PAGE EXTRACT Start Marker
Other snoRNA/host gene couples identified in the ten shortlists of frequently altered targets are shown in Figure 3 and are not detailed in the text.

3.4. Differential ExpressionAalterations of snoRNAs and Host Genes in Multiple Cancer Types

We reasoned that copy number alterations likely impacts upon the differential expression of snoRNAs and host genes. Therefore, we extracted expression data for the targets of our interest from TCGA datasets. Data were analyzed in order to discriminate between over- or under-expression of snoRNAs and host genes; over- or under-expression was determined by comparing the expression levels of each gene in the cancer population to those of the same gene in the reference population (constituted by all tumor samples profiled for that specific gene in TCGA). Figure 4a shows the average number per sample of over- or under-expression events, those events involving the host gene or the snoRNA being considered separately. As is clear from the image, over-expression events are much more frequent when compared to under-expression, and in general host-gene over-expression is detected 4–6 times more than snoRNA over-expression (with the exception of OV cancers, where the frequency for host gene over-expression is 20 times higher). In addition, it is striking that snoRNA-down regulation is never detected.

Figure 4.

Figure 4

Alterations in gene expression for snoRNAs and host genes. (a) Number of expression alteration events, normalized per sample, and represented with different colors in case of higher expression (red), lower expression (blue), and further split into expression alterations only involving snoRNAs (filled bars) or involving host genes (textured bars). (b) Top snoRNA/host gene couples undergoing expression alterations in the ten different tumor types. For easier interpretation, couples recurring in different tumor types have been assigned the same bar colors, and colors are matched to those assigned in Figure 3.
PAGE EXTRACT End Marker
EXTRACTED RECORDS Start Marker
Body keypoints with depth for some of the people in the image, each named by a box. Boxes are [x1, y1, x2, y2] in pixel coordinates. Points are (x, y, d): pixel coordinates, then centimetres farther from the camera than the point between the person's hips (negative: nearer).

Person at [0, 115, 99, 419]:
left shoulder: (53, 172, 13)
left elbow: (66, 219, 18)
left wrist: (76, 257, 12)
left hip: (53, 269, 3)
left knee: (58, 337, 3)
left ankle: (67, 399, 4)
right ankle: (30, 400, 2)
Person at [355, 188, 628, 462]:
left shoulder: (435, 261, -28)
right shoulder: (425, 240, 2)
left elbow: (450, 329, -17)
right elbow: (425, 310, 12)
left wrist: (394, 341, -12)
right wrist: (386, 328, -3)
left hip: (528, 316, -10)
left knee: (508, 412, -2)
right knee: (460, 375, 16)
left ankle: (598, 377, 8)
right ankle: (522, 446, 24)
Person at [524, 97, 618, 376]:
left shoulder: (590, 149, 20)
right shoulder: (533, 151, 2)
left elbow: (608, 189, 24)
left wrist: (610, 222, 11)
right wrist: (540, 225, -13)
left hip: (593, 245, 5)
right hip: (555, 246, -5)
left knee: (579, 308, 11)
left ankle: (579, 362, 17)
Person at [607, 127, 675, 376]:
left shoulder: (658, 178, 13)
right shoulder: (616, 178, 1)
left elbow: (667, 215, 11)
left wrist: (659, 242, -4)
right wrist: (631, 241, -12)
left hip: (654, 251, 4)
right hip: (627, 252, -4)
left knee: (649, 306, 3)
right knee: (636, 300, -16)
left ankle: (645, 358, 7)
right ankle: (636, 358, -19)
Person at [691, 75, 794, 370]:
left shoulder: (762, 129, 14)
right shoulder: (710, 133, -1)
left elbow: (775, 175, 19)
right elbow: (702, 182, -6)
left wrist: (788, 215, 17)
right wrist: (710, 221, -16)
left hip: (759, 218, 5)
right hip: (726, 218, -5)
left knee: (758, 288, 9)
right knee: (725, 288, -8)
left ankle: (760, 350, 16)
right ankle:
EXTRACTED RECORDS End Marker
Copy everything in the snoRNA passage from "Alterations in gene" down to "in Figure 3.", swapping "textured bars" for "hatched bars". The material above is separate from the snoRNA passage.

◆ **TASK SOLUTION**:
Alterations in gene expression for snoRNAs and host genes. (a) Number of expression alteration events, normalized per sample, and represented with different colors in case of higher expression (red), lower expression (blue), and further split into expression alterations only involving snoRNAs (filled bars) or involving host genes (hatched bars). (b) Top snoRNA/host gene couples undergoing expression alterations in the ten different tumor types. For easier interpretation, couples recurring in different tumor types have been assigned the same bar colors, and colors are matched to those assigned in Figure 3.